Sarasino ha anche riprodotto fedelmente la Collegiata di San Secondo, il palazzo Medici, il castello di Costigliole, il rifugio Valasco di Valdieri dove andava alle terme e la cattedrale di Mogadiscio, capitale della Somalia.
Un luogo che lui conosceva bene, perchè lì, subito dopo la seconda guerra mondiale, aveva aperto una fiorente conceria di pelli. Lì aveva portato a vivere la moglie Franca Quaglia, originaria di Antignano e da lì erano fuggiti durante sommosse politiche del 1970.

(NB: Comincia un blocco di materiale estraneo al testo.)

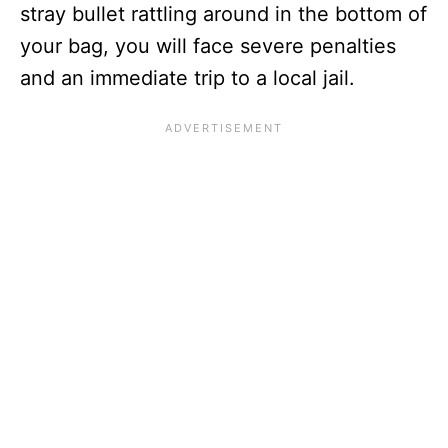
stray bullet rattling around in the bottom of
your bag, you will face severe penalties
and an immediate trip to a local jail.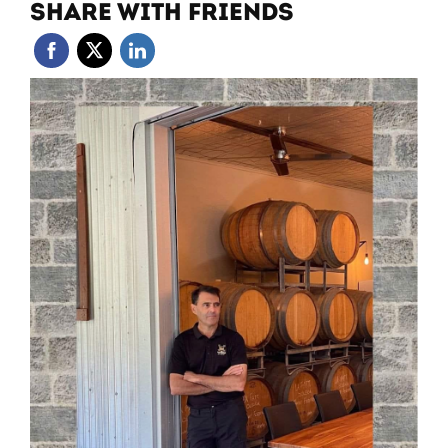
SHARE WITH FRIENDS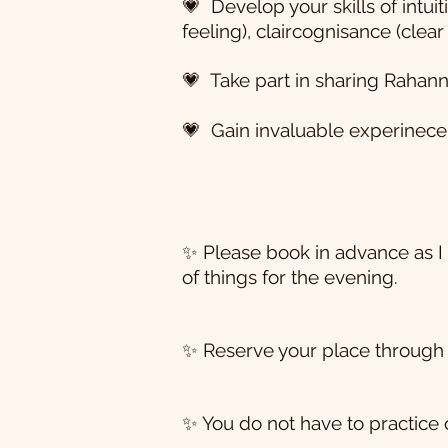
💗 Develop your skills of intuit
feeling), claircognisance (clea
💗 Take part in sharing Rahann
💗 Gain invaluable experinece 
✨ Please book in advance as I 
of things for the evening.
✨ Reserve your place through 
✨ You do not have to practice 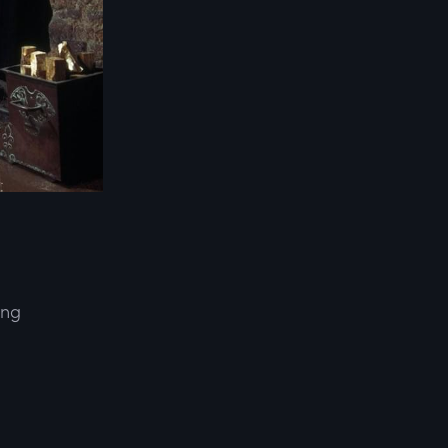
ing
d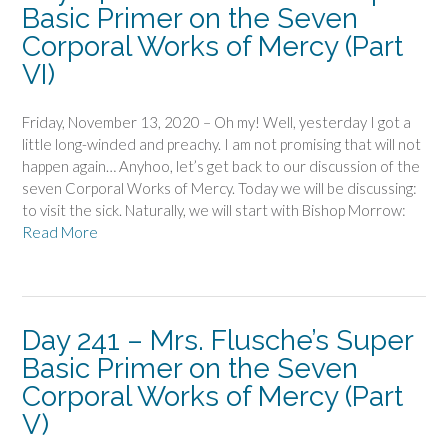
Basic Primer on the Seven
Corporal Works of Mercy (Part
VI)
Friday, November 13, 2020 – Oh my! Well, yesterday I got a
little long-winded and preachy. I am not promising that will not
happen again… Anyhoo, let’s get back to our discussion of the
seven Corporal Works of Mercy. Today we will be discussing:
to visit the sick. Naturally, we will start with Bishop Morrow:
Read More
Day 241 – Mrs. Flusche’s Super
Basic Primer on the Seven
Corporal Works of Mercy (Part
V)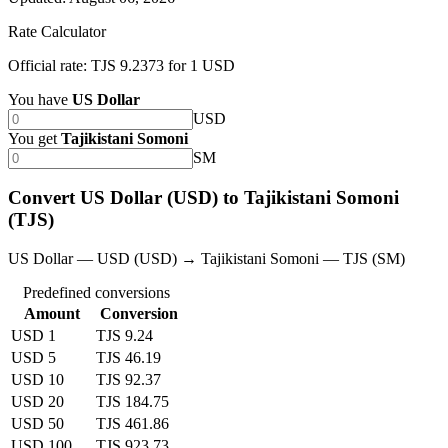
Rate Calculator
Official rate: TJS 9.2373 for 1 USD
You have
US Dollar
USD
You get
Tajikistani Somoni
SM
Convert US Dollar (USD) to Tajikistani Somoni
(TJS)
US Dollar — USD (USD) → Tajikistani Somoni — TJS (SM)
Predefined conversions
Amount
Conversion
USD 1
TJS 9.24
USD 5
TJS 46.19
USD 10
TJS 92.37
USD 20
TJS 184.75
USD 50
TJS 461.86
USD 100
TJS 923.73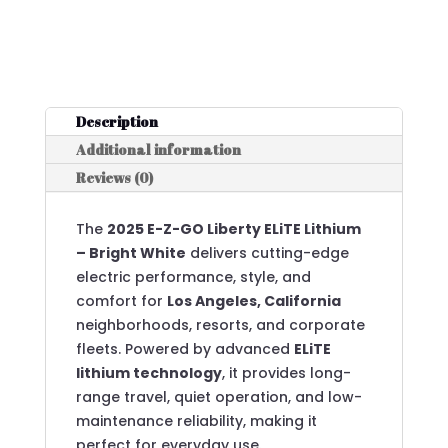
Description
Additional information
Reviews (0)
The
2025 E-Z-GO Liberty ELiTE Lithium
– Bright White
delivers cutting-edge
electric performance, style, and
comfort for
Los Angeles, California
neighborhoods, resorts, and corporate
fleets. Powered by advanced
ELiTE
lithium technology
, it provides long-
range travel, quiet operation, and low-
maintenance reliability, making it
perfect for everyday use.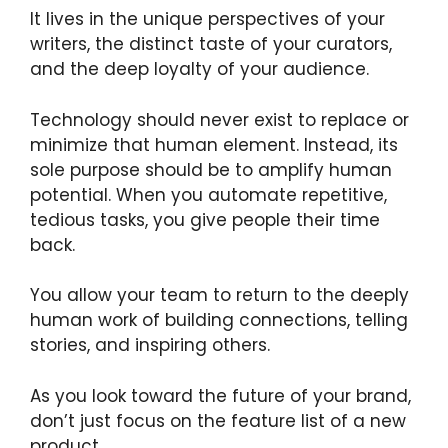
It lives in the unique perspectives of your
writers, the distinct taste of your curators,
and the deep loyalty of your audience.
Technology should never exist to replace or
minimize that human element. Instead, its
sole purpose should be to amplify human
potential. When you automate repetitive,
tedious tasks, you give people their time
back.
You allow your team to return to the deeply
human work of building connections, telling
stories, and inspiring others.
As you look toward the future of your brand,
don’t just focus on the feature list of a new
product.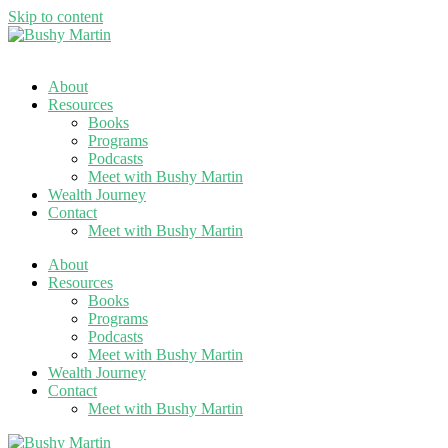
Skip to content
About
Resources
Books
Programs
Podcasts
Meet with Bushy Martin
Wealth Journey
Contact
Meet with Bushy Martin
About
Resources
Books
Programs
Podcasts
Meet with Bushy Martin
Wealth Journey
Contact
Meet with Bushy Martin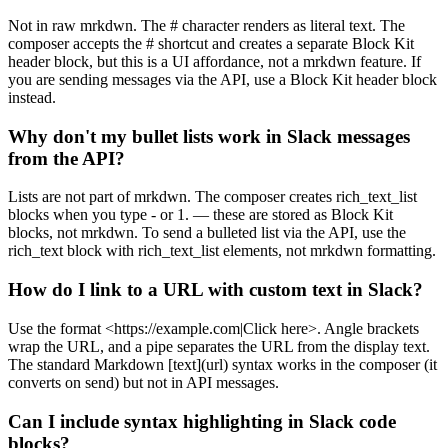
Not in raw mrkdwn. The # character renders as literal text. The
composer accepts the # shortcut and creates a separate Block Kit
header block, but this is a UI affordance, not a mrkdwn feature. If
you are sending messages via the API, use a Block Kit header block
instead.
Why don't my bullet lists work in Slack messages
from the API?
Lists are not part of mrkdwn. The composer creates rich_text_list
blocks when you type - or 1. — these are stored as Block Kit
blocks, not mrkdwn. To send a bulleted list via the API, use the
rich_text block with rich_text_list elements, not mrkdwn formatting.
How do I link to a URL with custom text in Slack?
Use the format <https://example.com|Click here>. Angle brackets
wrap the URL, and a pipe separates the URL from the display text.
The standard Markdown [text](url) syntax works in the composer (it
converts on send) but not in API messages.
Can I include syntax highlighting in Slack code
blocks?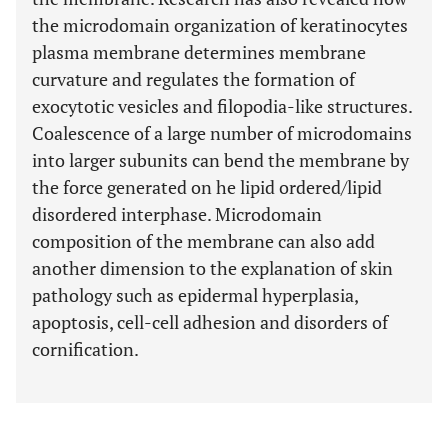
the microdomain organization of keratinocytes
plasma membrane determines membrane
curvature and regulates the formation of
exocytotic vesicles and filopodia-like structures.
Coalescence of a large number of microdomains
into larger subunits can bend the membrane by
the force generated on he lipid ordered/lipid
disordered interphase. Microdomain
composition of the membrane can also add
another dimension to the explanation of skin
pathology such as epidermal hyperplasia,
apoptosis, cell-cell adhesion and disorders of
cornification.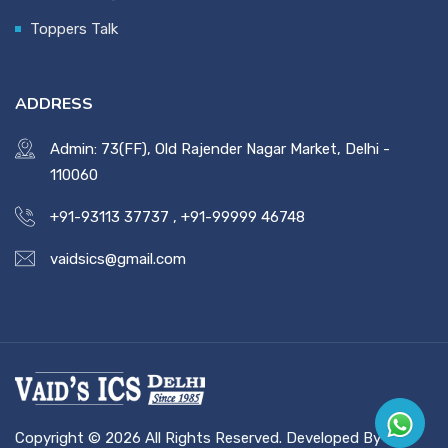
Toppers Talk
ADDRESS
Admin: 73(FF), Old Rajender Nagar Market, Delhi -
110060
+91-93113 37737
,
+91-99999 46748
vaidsics@gmail.com
Copyright © 2026 All Rights Reserved. Developed By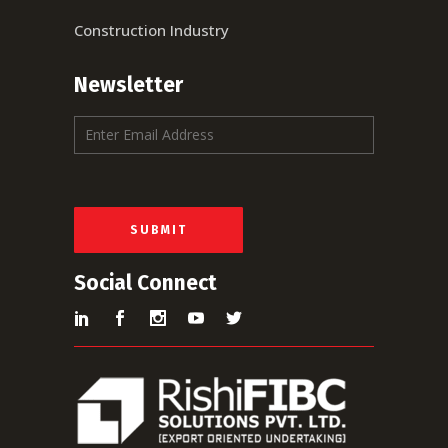
Construction Industry
Newsletter
E
m
a
i
l
*
SUBMIT
Social Connect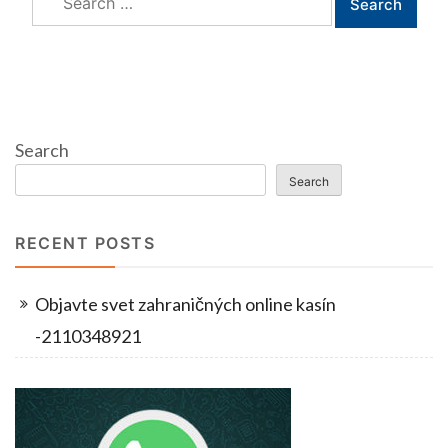
for:
Search
Search
RECENT POSTS
Objavte svet zahraničných online kasín
-2110348921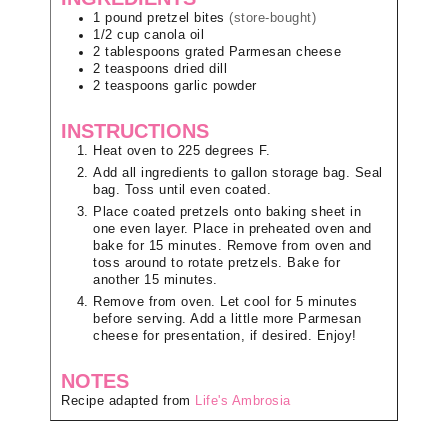
1
pound
pretzel bites
(store-bought)
1/2
cup
canola oil
2
tablespoons
grated Parmesan cheese
2
teaspoons
dried dill
2
teaspoons
garlic powder
INSTRUCTIONS
Heat oven to 225 degrees F.
Add all ingredients to gallon storage bag. Seal
bag. Toss until even coated.
Place coated pretzels onto baking sheet in
one even layer. Place in preheated oven and
bake for 15 minutes. Remove from oven and
toss around to rotate pretzels. Bake for
another 15 minutes.
Remove from oven. Let cool for 5 minutes
before serving. Add a little more Parmesan
cheese for presentation, if desired. Enjoy!
NOTES
Recipe adapted from
Life's Ambrosia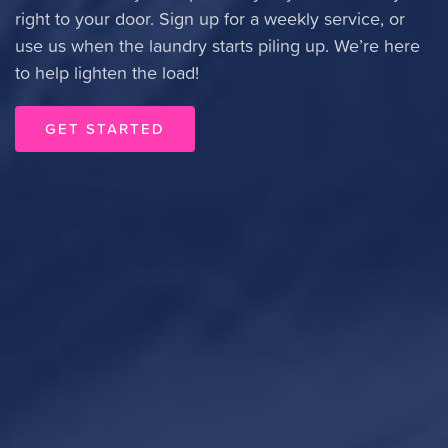
right to your door. Sign up for a weekly service, or
use us when the laundry starts piling up. We’re here
to help lighten the load!
GET STARTED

Aveva perso tutto e, tornato in Italia, ha ricominciato da capo lavorando prima alla Gerbi Compensati, poi alla ferramenta Nosenzo. Con la moglie e le figlie Nicoletta e Giuliana aveva aperto la gelateria L’Oasi del Gelato di corso Volta, imparando sui manuali a fare il gelato. Poi il passaggio alla latteria 900 di piazza Dante. Si fermò quando le sue donne di casa lasciarono la latteria per un negozio di scarpe di cui lui, però, era l’indiscusso e e valentissimo consulente di pellami.